The lake town of Motihari in Bihar has turned into a battleground for self-styled champions of Mahatma Gandhi and George Orwell’s legacies. While the pro-Gandhi group wants a memorial to the Mahatma who launched a Satyagraha movement from Motihari, the other side supports a project to turn a crumbling brick bungalow where the Animal Farm author was born into a monument to him.
About a hundred people held a demonstration and a fast on Tuesday, saying those opposed to the Orwell memorial were racists with totalitarian tendencies, traits both Orwell and Gandhi criticised.
Orwell was born Eric Arthur Blair on June 25, 1903 in the city near the Nepal border while his father, Richard W Blair, worked as an agent in the opium department of the civil service in colonial India.
The family’s tiny single-storey bungalow was in disrepair until the Bihar government kicked off the project to turn it into a protected monument this year.
“We are proud that Motihari is the birthplace of such a great and world-renowned writer,” said activist Muna Giri, who led the pro-Orwell demonstration. “Had they (the detractors) known him, they would not have opposed Orwell. Both Orwell and Gandhi fought against injustice.”

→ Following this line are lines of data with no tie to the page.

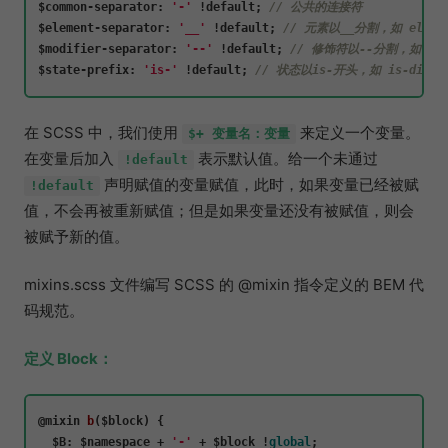
$common-
separator
: 
'-'
 !
default
; 
// 公共的连接符
$element-
separator
: 
'__'
 !
default
; 
// 元素以__分割，如 el-inpu
$modifier-
separator
: 
'--'
 !
default
; 
// 修饰符以--分割，如 el-i
$state-
prefix
: 
'is-'
 !
default
; 
// 状态以is-开头，如 is-disab
在 SCSS 中，我们使用
来定义一个变量。
$+ 变量名：变量
在变量后加入
表示默认值。给一个未通过
!default
声明赋值的变量赋值，此时，如果变量已经被赋
!default
值，不会再被重新赋值；但是如果变量还没有被赋值，则会
被赋予新的值。
mixins.scss 文件编写 SCSS 的 @mixin 指令定义的 BEM 代
码规范。
定义 Block：
@mixin 
b
(
$block
) {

The pro-Gandhi group, however, wants the bungalow to be demolished and a Satyagraha Park to be set up in the area to honour the Mahatma. Orwell was a symbol of the British Raj and its imperialism, they said, and all signs of his legacy should be blotted out from the city.

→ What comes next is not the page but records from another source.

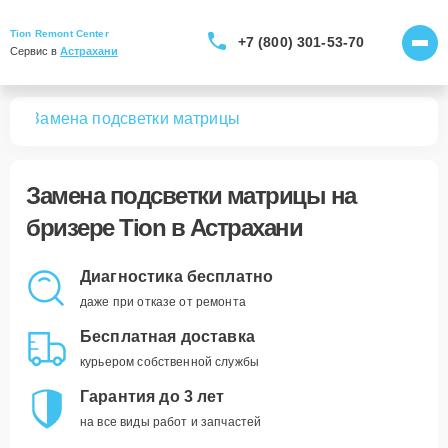
Tion Remont Center
+7 (800) 301-53-70
Сервис в 
Астрахани
ров
Замена подсветки матрицы
Замена подсветки матрицы
на
бризере Tion в Астрахани
Диагностика бесплатно
даже при отказе от ремонта
Бесплатная доставка
курьером собственной службы
Гарантия до 3 лет
на все виды работ и запчастей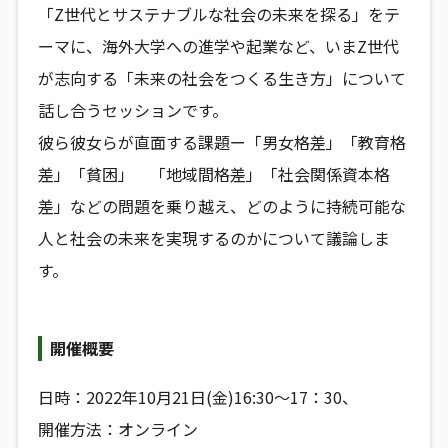
「Z世代とサステナブルな社会の未来を探る」をテ
ーマに、海外大学への進学や起業など、いまZ世代
が志向する「未来の社会をつくる生き方」について
話し合うセッションです。
彼ら彼女らが直面する課題ー「男女格差」「教育格
差」「貧困」 「地域間格差」「社会関係資本格
差」などの問題を乗り越え、どのように持続可能な
人と社会の未来を実現するのかについて議論しま
す。
開催概要
日時：2022年10月21日(金)16:30～17：30、
開催方法：オンライン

“We are committed to protest the development work at the Orwell site,” said advocate Mamta Rani Verma, who is spearheading the pro-Gandhi movement. “The Satyagraha Park should be built first.”
Verma and others say Gandhi's first Satyagraha movement began at this site in 1917 against the high taxes imposed on indigo farmers by the British regime.

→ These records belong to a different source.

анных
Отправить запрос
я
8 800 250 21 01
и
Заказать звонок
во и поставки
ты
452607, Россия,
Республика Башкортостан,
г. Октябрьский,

The local administration has, so far, maintained a distance from the controversy. This reporter tried to contact area district magistrate Abhay Kumar Singh, but he remained unavailable for comment.
Orwell, who lived in Motihari for a year as a child before leaving for England, wrote admiringly of Gandhi in his 1949 essay “Reflections on Gandhi”.
But he also criticised his famously austere lifestyle.
“No doubt alcohol, tobacco and so forth are things that a saint must avoid, but sainthood is also a thing that human beings must avoid,” Orwell wrote.